Vitamine D : les dangers de la carence

Le déficit en vitamine D peut être la source de nombreuses pathologies invalidantes. Son rôle est cependant négligé par les autorités qui ont minoré de manière incompréhensible les recommandations concernant les apports journaliers recommandés.


L’alimentation occidentale bien que surabondante, est indigente en certains nutriments essentiels. C’est le cas, plus particulièrement pour la vitamine D, avec pour conséquence, une fréquence exagérée de certaines pathologies, la survenue de douleurs inexpliquées du type fribromyalgie, une accélération du vieillissement et un nombre inadmissible de décès prématurés. Cela a été mis en évidence lors d’une réunion récente de spécialistes à Lausanne.

Une vitamine assez rare

Les sources de vitamine D sont doubles : d’une part l’exposition à la lumière, d’autre part les poissons gras (l’huile de leur foie, notamment, dont la célèbre huile de foie de morue) et les coquillages.
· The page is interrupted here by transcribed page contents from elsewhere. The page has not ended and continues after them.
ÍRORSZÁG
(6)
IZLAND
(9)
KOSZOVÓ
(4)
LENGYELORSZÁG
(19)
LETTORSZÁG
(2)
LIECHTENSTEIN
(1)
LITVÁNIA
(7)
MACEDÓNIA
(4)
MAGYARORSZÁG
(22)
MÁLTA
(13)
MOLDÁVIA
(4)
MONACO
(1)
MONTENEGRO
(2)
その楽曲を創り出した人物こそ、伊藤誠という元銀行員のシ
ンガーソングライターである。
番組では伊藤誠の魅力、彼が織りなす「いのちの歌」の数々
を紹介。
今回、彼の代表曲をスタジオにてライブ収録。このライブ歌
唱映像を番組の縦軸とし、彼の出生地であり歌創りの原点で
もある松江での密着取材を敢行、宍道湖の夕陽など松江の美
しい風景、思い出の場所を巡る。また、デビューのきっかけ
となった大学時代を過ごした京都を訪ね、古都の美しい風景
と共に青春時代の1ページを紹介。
Ni l’une ni l’autre de ces sources ne suffisent à satisfaire les besoins de la population générale : en hiver les rayons solaires sont trop inclinés sur l’horizon pour permettre la transformation efficace du précurseur en vitamine D. Et, toute l’année, la consommation de produits marins adéquats est au-dessous des conseils régulièrement diffusés (trois fois 100 grammes par semaine de poisson de mer gras sauvage).
Selon des études prospectives au niveau de la Communauté européenne, 36 % des hommes présentent un déficit significatif, 47 % des femmes, 60 % des personnes de plus de 75 ans et… 90 % des personnes placées en institution.

Des apports quotidiens dangereusement sous-évalués

L’AFSSA précise que « les apports nutritionnels conseillés en vitamine D ont été définis en considérant que la production endogène couvre 50 à 70 % des besoins quotidiens en cette vitamine ». Les apports quotidiens pour les personnes de moins de 65 ans, d’abord évalués à 10 µg/j ont toutefois été abaissés à 5 µg/j en 2000 de manière incompréhensible alors que toutes les études internationales à ce sujet affirment qu’une action réellement préventive et/ou curative ne peut être escomptée sans multiplier par quatre ou cinq les apports quotidiens conseillés.
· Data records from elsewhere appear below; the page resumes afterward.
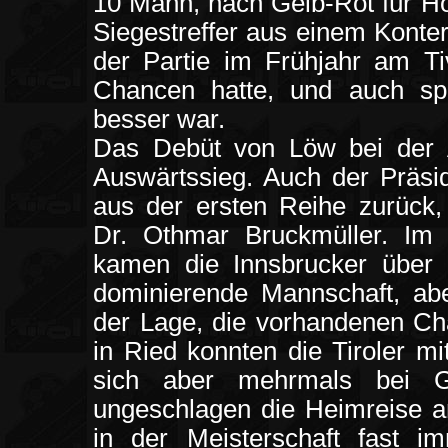
10 Mann, nach Gelb-Rot für Hö
Siegestreffer aus einem Konter
der Partie im Frühjahr am T
Chancen hatte, und auch spi
besser war.
Das Debüt von Löw bei der 
Auswärtssieg. Auch der Präsid
aus der ersten Reihe zurück
Dr. Othmar Bruckmüller. Im 
kamen die Innsbrucker über e
dominierende Mannschaft, aber
der Lage, die vorhandenen Ch
in Ried konnten die Tiroler m
sich aber mehrmals bei Go
ungeschlagen die Heimreise an
in der Meisterschaft fast i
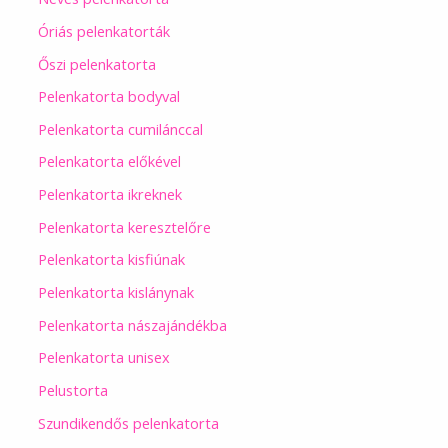
Óriás pelenkatorták
Őszi pelenkatorta
Pelenkatorta bodyval
Pelenkatorta cumilánccal
Pelenkatorta előkével
Pelenkatorta ikreknek
Pelenkatorta keresztelőre
Pelenkatorta kisfiúnak
Pelenkatorta kislánynak
Pelenkatorta nászajándékba
Pelenkatorta unisex
Pelustorta
Szundikendős pelenkatorta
Comment éviter un tel déficit ?

  • En s’exposant au soleil sans excès, l’été avant 11 heures et après 15 heures. En dehors de cette période, l’exposition sera moins efficace, surtout dans les régions du nord et les mégapoles recouvertes d’un nuage de pollution.
  • En consommant 100 à 120 g de poisson de mer gras et sauvage deux à trois fois par semaine (sardine, maquereau, pilchard, saumon, thon ou autres espèces à chair foncée), parfois relayé par du foie de morue ou des coquillages.
  • Le recours à des capsules d’huile de foie de flétan ou de morue permettra une complémentation efficace et sans danger dans le respect de la posologie indiquée par le fabricant.
  • Le recours à la prescription médicale ne se fera qu’en présence d’une pathologie parmi celles évoquées plus haut.

Attention, pour ce qui est des nourissons, il est absolument nécessaire d'éviter les compléments alimetaires du type Uvestérol qui contiennent une quantité d'excipients nocifs et font l'objet de mises en garde officielles.